*** DATASET RECORDS Section Begins ***

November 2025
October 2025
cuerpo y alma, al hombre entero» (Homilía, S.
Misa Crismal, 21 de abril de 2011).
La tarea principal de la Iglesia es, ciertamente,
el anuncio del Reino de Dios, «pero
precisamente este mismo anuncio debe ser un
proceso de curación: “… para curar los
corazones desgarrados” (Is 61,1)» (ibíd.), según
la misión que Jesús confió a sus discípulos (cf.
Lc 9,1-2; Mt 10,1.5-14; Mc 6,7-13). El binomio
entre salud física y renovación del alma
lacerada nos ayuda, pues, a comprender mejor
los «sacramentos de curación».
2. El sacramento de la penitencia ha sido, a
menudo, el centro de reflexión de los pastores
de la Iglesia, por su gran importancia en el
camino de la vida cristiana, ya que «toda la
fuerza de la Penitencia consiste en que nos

*** DATASET RECORDS Section Ends ***
*** DATASET RECORDS Section Begins ***

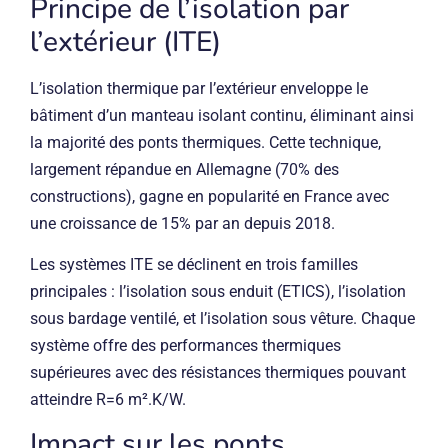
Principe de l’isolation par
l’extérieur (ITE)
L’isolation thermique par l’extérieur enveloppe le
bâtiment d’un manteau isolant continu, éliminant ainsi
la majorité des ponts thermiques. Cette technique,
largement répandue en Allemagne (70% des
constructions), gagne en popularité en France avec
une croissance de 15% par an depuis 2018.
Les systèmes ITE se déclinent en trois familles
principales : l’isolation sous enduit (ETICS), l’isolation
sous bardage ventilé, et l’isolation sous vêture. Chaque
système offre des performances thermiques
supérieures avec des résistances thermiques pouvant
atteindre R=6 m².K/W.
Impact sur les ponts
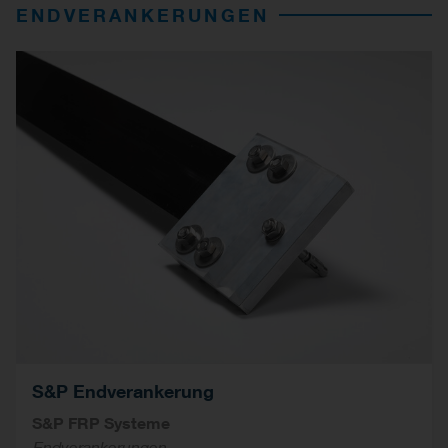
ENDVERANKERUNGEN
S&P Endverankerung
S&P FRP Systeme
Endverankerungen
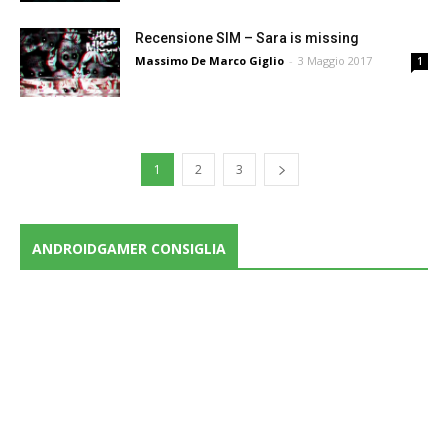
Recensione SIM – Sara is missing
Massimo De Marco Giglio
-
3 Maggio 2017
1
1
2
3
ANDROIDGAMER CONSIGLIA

*** DATASET RECORDS Section Ends ***
*** DATASET RECORDS Section Begins ***

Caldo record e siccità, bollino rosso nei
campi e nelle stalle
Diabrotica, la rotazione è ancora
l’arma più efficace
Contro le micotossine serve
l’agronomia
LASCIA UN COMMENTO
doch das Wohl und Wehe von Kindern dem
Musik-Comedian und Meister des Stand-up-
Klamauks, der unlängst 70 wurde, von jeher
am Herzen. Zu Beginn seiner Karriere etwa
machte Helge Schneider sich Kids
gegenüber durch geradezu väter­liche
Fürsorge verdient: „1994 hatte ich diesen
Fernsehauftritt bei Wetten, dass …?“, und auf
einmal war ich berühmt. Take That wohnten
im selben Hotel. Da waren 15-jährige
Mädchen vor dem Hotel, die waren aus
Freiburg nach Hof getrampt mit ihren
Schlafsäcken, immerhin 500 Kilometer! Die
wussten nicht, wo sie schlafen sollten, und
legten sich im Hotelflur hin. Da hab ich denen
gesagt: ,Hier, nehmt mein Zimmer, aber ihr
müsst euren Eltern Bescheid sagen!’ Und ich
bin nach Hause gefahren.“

*** DATASET RECORDS Section Ends ***

_WORK INSTRUCTION_.
Looking over the records, find each line with the word "nach" and copy it.

_TASK ANSWER_.
Freiburg nach Hof getrampt mit ihren
bin nach Hause gefahren.“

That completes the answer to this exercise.